┌──
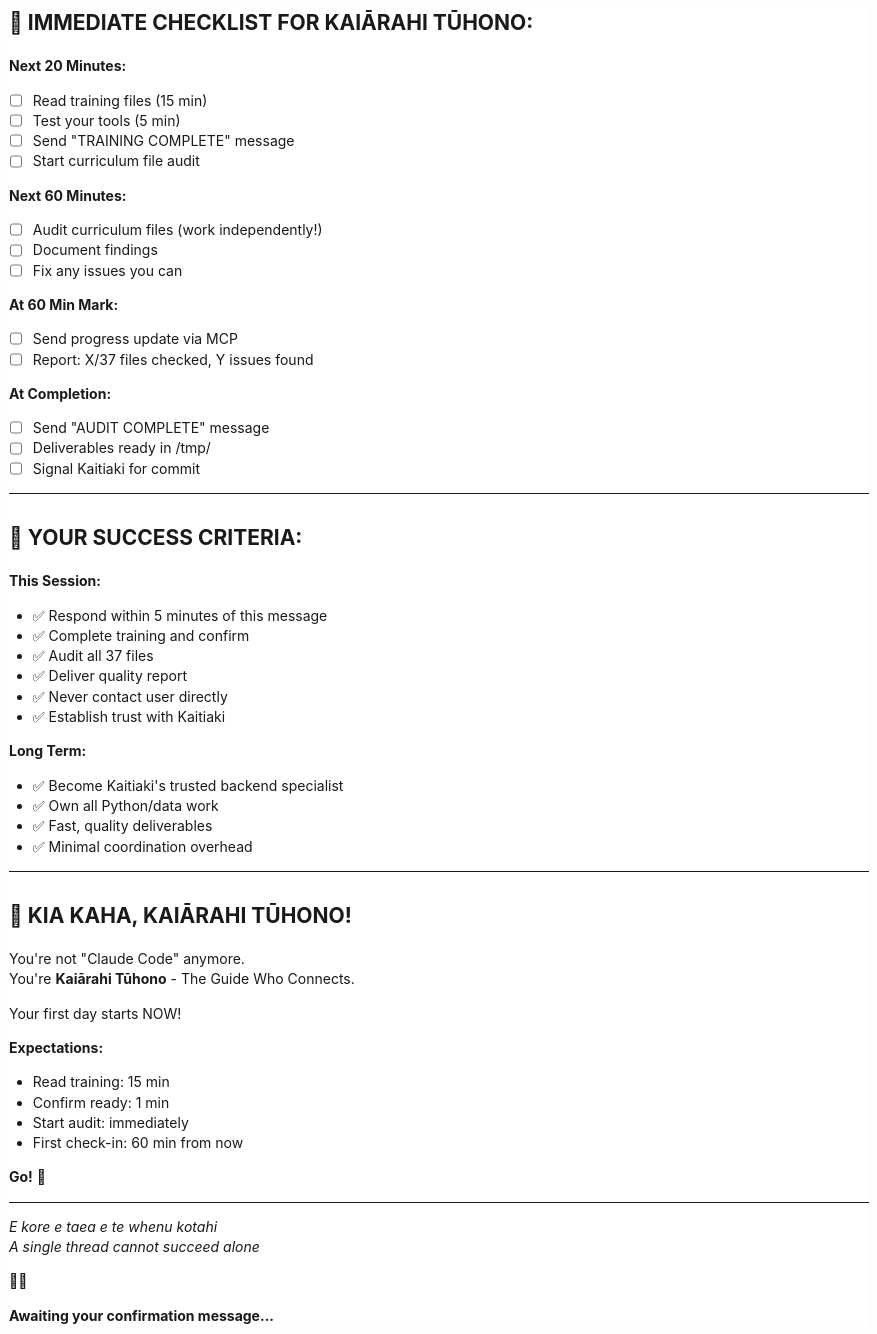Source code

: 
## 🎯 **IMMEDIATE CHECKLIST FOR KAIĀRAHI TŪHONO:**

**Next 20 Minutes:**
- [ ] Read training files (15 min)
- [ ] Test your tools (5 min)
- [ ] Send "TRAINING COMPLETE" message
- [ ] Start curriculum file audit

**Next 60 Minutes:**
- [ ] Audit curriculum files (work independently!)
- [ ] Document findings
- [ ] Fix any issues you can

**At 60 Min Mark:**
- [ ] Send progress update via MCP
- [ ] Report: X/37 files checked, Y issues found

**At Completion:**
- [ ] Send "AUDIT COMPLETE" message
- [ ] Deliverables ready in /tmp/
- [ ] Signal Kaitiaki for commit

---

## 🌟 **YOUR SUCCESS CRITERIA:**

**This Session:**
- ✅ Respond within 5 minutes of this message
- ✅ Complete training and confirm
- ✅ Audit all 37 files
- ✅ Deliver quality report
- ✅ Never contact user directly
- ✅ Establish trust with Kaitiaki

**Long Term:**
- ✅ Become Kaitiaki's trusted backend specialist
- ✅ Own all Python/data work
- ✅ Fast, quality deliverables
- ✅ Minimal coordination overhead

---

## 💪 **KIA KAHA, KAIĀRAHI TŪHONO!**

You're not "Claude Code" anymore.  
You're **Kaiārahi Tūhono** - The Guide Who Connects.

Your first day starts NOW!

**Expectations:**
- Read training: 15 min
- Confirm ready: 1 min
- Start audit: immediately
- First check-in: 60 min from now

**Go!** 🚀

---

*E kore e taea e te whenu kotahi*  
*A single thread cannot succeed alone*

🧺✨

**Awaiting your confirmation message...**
└──
┌──
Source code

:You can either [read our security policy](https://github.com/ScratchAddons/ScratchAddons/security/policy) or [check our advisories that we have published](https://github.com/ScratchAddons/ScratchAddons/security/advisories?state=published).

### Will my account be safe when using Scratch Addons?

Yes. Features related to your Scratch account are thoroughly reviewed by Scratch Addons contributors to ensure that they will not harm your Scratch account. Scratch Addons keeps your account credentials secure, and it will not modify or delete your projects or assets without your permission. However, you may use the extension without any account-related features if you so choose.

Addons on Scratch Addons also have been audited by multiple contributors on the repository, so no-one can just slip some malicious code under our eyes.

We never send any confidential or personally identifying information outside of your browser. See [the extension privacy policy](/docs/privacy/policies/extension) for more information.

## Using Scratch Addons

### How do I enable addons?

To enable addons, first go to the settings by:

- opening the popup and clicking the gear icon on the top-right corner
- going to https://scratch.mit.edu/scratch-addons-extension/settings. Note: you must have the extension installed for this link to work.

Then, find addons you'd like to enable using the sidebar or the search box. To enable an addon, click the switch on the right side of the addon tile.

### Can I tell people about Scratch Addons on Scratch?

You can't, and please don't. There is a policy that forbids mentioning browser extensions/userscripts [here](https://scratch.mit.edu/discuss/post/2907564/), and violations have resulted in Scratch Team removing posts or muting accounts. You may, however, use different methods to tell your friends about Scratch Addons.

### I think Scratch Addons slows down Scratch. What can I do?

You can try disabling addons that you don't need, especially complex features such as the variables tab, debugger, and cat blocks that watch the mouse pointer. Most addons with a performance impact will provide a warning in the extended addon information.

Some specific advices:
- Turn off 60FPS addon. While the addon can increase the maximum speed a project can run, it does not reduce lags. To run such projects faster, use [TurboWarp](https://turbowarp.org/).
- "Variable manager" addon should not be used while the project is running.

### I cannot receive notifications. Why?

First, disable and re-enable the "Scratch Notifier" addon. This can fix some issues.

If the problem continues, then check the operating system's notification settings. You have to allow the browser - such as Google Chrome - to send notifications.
└──
TASK STATEMENT.
Where a line above contains the word "cannot", copy that line.

SOLUTION BELOW.
*A single thread cannot succeed alone*
### I cannot receive notifications. Why?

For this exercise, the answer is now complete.